July 3rd, 2009 2 comments
The other day I passed my six year anniversary of working for Yahoo! in Australia. During that time I have worked as a mobile engineer, a media engineer, a media engineering manager, and now as the technical director. I’ve experienced a huge amount of progress during my time so far here, and ever new day is a new and interesting challenge in this thing called the World Wide Web.
Being an anniversary of sorts, I was inspired me to look back as to how the company and indeed the internet has evolved during the past six years. Our Frontpage looked like this six years ago…
These days, the creativity and beauty of what we find is somewhat advanced…
Beauty can be considered only skin deep, but the amount of content, personalisation and creativity that goes behind the presentation layer really sets the user-experience apart from the internet as it was those years ago. Web Search is so far advanced into delivering me answers (even when I’m not sure what questions I’m asking), communication has advanced beyond plain text emails into social networking, and pages don’t just show me flat content, they update themselves as I interact with them: more like an interactive application than a printed page. If I have an opinion on information I find, I can share my thoughts on the subject and see what others might have to say.
More and more, the internet is about allowing me to access the kind of information I want, when I want it, and it makes me wonder what more can change to my data more accessible and easier to consume.
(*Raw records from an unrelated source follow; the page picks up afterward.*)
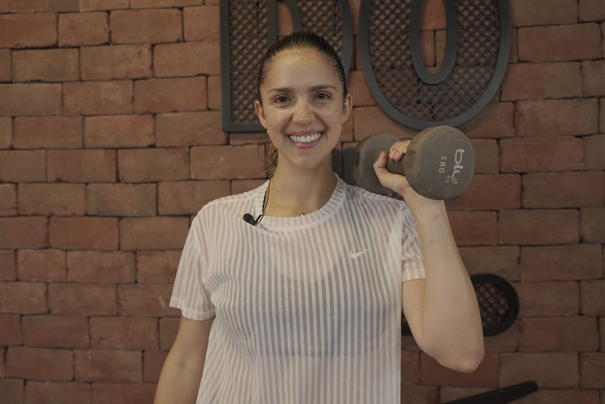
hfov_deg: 65.5
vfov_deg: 46.4
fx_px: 471
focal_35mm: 28
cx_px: 302
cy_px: 202
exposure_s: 1/320
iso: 1600
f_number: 3.2
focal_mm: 28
When it comes to having a ymax chip inside our heads with a head-up-display inside our retinas, I’ll probably be an early adopter, but I do have a couple of opinions in how the internet could be speeding up progress in the shorter term (comments welcomed btw).
- Pages should be fast! These days I expect instant response from interaction I engage in. It is so last century to click on something and put the kettle on before I get a response. Tools like YSlow, building pages with speed in mind, and generally simple rules like using CDNs, limiting HTTP requests per page and optimising the hell out of the delivery of pages are not just desirable, they are a must!
- Content should (where financially possible) be open. What I mean by this is that although there are some big internet companies out there with some pretty clever people working for them, this pales into insignificance compared with what the millions of developers worldwide can create using open APIs and open data that the large companies can provide. If a company opens its APIs, it gets feedback and innovation in what can happen with that content online. The internet is far better off for these innovations, and it inspires the big internet companies to improve.
So whilst people’s computers increase in performance and (wow, even Telstra in Australia) home/business internet access improves, in my mind the one thing that the internet can really improve on is global innovation through technology that companies like Yahoo! are sharing. Try the Performance, Yahoo! User Interface library and Yahoo! Query Language for ways that performance, user experience and innovation through data can be achieved.
The internet is never going to stand still; neither should the innovation that fuels it.